Goal of the exercise
Your task is to write out exactly the lines from the line containing "first appeared in" through the end of the records, inclusive at both ends.

(Collected data)
***

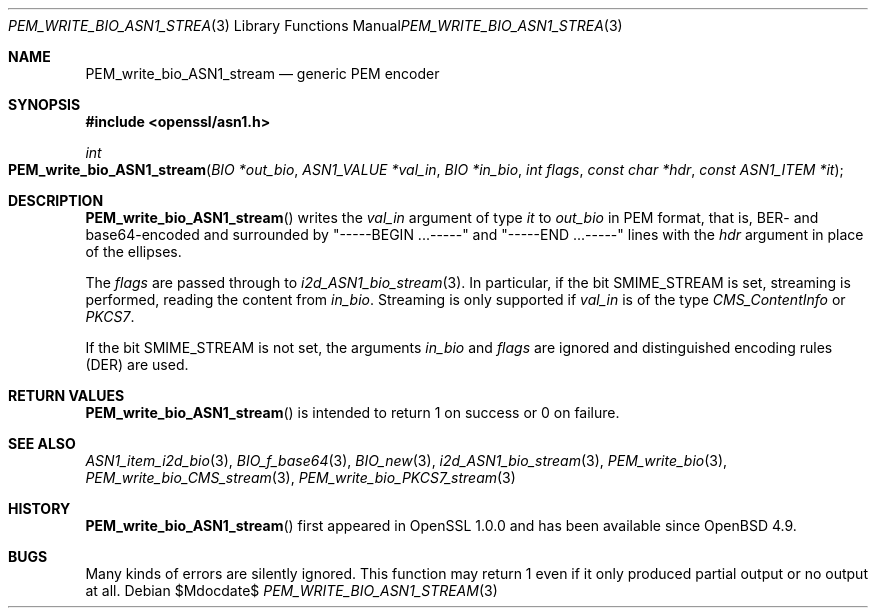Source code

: .\" $OpenBSD$
.\"
.\" Copyright (c) 2021 Ingo Schwarze <schwarze@openbsd.org>
.\"
.\" Permission to use, copy, modify, and distribute this software for any
.\" purpose with or without fee is hereby granted, provided that the above
.\" copyright notice and this permission notice appear in all copies.
.\"
.\" THE SOFTWARE IS PROVIDED "AS IS" AND THE AUTHOR DISCLAIMS ALL WARRANTIES
.\" WITH REGARD TO THIS SOFTWARE INCLUDING ALL IMPLIED WARRANTIES OF
.\" MERCHANTABILITY AND FITNESS. IN NO EVENT SHALL THE AUTHOR BE LIABLE FOR
.\" ANY SPECIAL, DIRECT, INDIRECT, OR CONSEQUENTIAL DAMAGES OR ANY DAMAGES
.\" WHATSOEVER RESULTING FROM LOSS OF USE, DATA OR PROFITS, WHETHER IN AN
.\" ACTION OF CONTRACT, NEGLIGENCE OR OTHER TORTIOUS ACTION, ARISING OUT OF
.\" OR IN CONNECTION WITH THE USE OR PERFORMANCE OF THIS SOFTWARE.
.\"
.Dd $Mdocdate$
.Dt PEM_WRITE_BIO_ASN1_STREAM 3
.Os
.Sh NAME
.Nm PEM_write_bio_ASN1_stream
.Nd generic PEM encoder
.Sh SYNOPSIS
.In openssl/asn1.h
.Ft int
.Fo PEM_write_bio_ASN1_stream
.Fa "BIO *out_bio"
.Fa "ASN1_VALUE *val_in"
.Fa "BIO *in_bio"
.Fa "int flags"
.Fa "const char *hdr"
.Fa "const ASN1_ITEM *it"
.Fc
.Sh DESCRIPTION
.Fn PEM_write_bio_ASN1_stream
writes the
.Fa val_in
argument of type
.Fa it
to
.Fa out_bio
in PEM format, that is, BER- and base64-encoded and surrounded by
.Qq -----BEGIN ...-----
and
.Qq -----END ...-----
lines with the
.Fa hdr
argument in place of the ellipses.
.Pp
The
.Fa flags
are passed through to
.Xr i2d_ASN1_bio_stream 3 .
In particular, if the bit
.Dv SMIME_STREAM
is set, streaming is performed, reading the content from
.Fa in_bio .
Streaming is only supported if
.Fa val_in
is of the type
.Vt CMS_ContentInfo
or
.Vt PKCS7 .
.Pp
If the bit
.Dv SMIME_STREAM
is not set, the arguments
.Fa in_bio
and
.Fa flags
are ignored and distinguished encoding rules (DER) are used.
.Sh RETURN VALUES
.Fn PEM_write_bio_ASN1_stream
is intended to return 1 on success or 0 on failure.
.Sh SEE ALSO
.Xr ASN1_item_i2d_bio 3 ,
.Xr BIO_f_base64 3 ,
.Xr BIO_new 3 ,
.Xr i2d_ASN1_bio_stream 3 ,
.Xr PEM_write_bio 3 ,
.Xr PEM_write_bio_CMS_stream 3 ,
.Xr PEM_write_bio_PKCS7_stream 3
.Sh HISTORY
.Fn PEM_write_bio_ASN1_stream
first appeared in OpenSSL 1.0.0 and has been available since
.Ox 4.9 .
.Sh BUGS
Many kinds of errors are silently ignored.
This function may return 1 even if it only produced partial output
or no output at all.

***

Task answer
first appeared in OpenSSL 1.0.0 and has been available since
.Ox 4.9 .
.Sh BUGS
Many kinds of errors are silently ignored.
This function may return 1 even if it only produced partial output
or no output at all.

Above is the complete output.